В кухню надо идти далеко, в другой город, по бесконечному блестящему полу, натертому так, что два дня на подошвах остаются следы красной мастики. В конце коридорного туннеля, как огонек в дремучем разбойном лесу, светится пятнышко кухонного окна. Двадцать три соседа молчат за белыми чистыми дверьми. На полпути – телефон на стене. Белеет записка, приколотая некогда Александрой Эрнестовной:


Пожар – 01.
Скорая – 03.
В случае моей смерти звонить Елизавете Осиповне


Елизаветы Осиповны самой давно нет на свете. Ничего. Александра Эрнестовна забыла.

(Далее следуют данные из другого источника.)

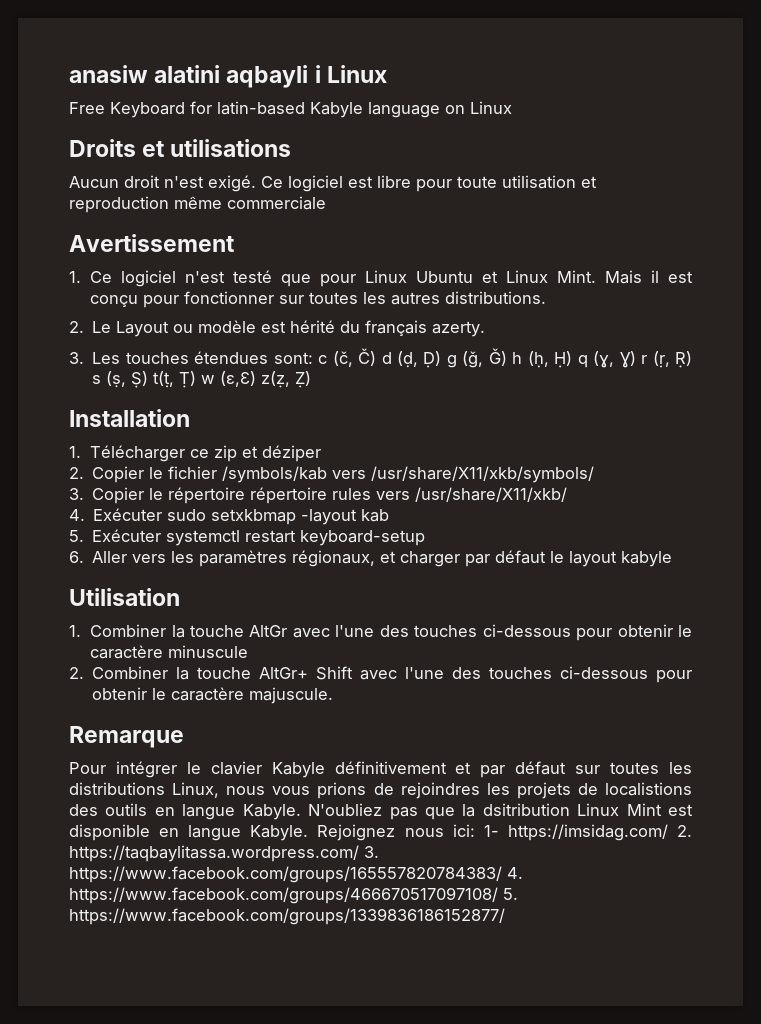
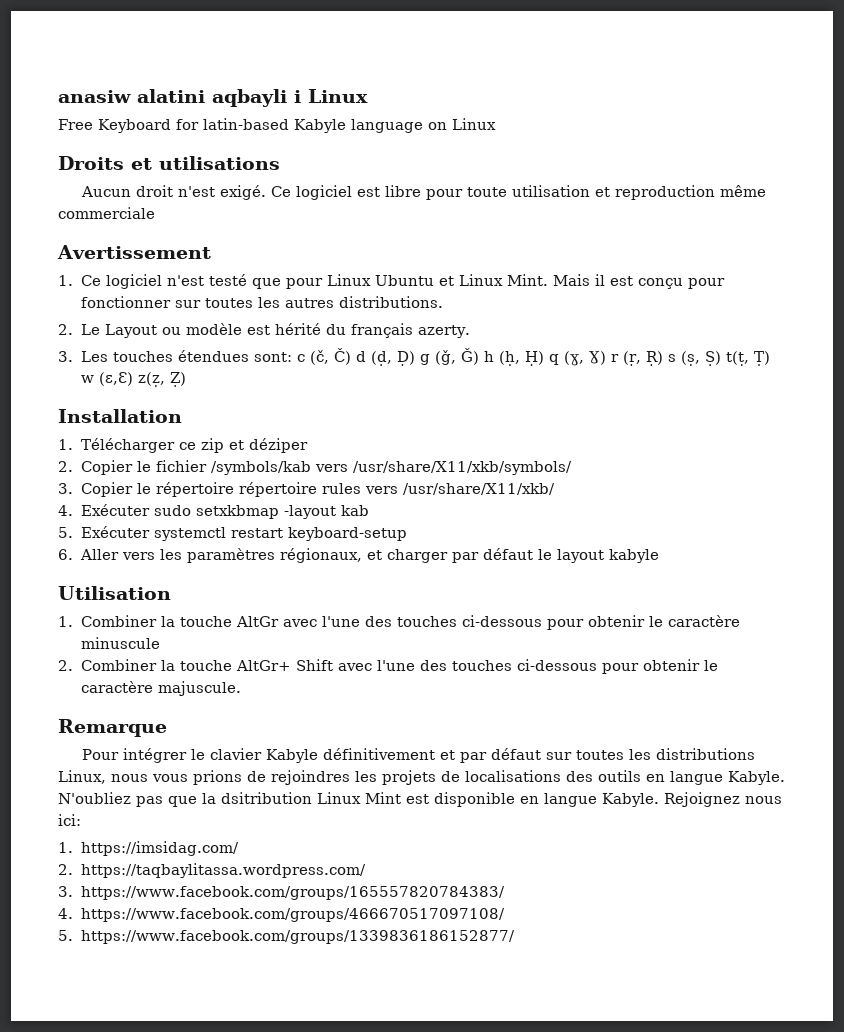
[605,782,693,796] localistions -> [465,770,561,782] localisations
[483,825,499,837] 1- -> [58,842,73,853] // 1.
(668, 832) none -> (239, 848) //
(359, 853) none -> (366, 870) //
(502, 874) none -> (505, 893) //
(498, 895) none -> (505, 915) //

В кухне – болезненная, безжизненная чистота. На одной из плит сами с собой разговаривают чьи-то щи. В углу еще стоит кудрявый конус запаха после покурившего «Беломор» соседа. Курица в авоське висит за окном, как наказанная, мотается на черном ветру. Голое мокрое дерево поникло от горя. Пьяница расстегивает пальто, опершись лицом о забор. Грустные обстоятельства места, времени и образа действия. А если бы Александра Эрнестовна согласилась тогда все бросить и бежать на юг к Ивану Николаевичу? Где была бы она теперь? Она уже послала телеграмму (еду, встречай), уложила вещи, спрятала билет подальше, в потайное отделение портмоне, высоко заколола павлиньи волосы и села в кресло, к окну – ждать. И далеко на юге Иван Николаевич, всполошившись, не веря счастью, кинулся на железнодорожную станцию – бегать, беспокоиться, волноваться, распоряжаться, нанимать, договариваться, сходить с ума, вглядываться в обложенный тусклой жарой горизонт. А потом? Она прождала в кресле до вечера, до первых чистых звезд. А потом?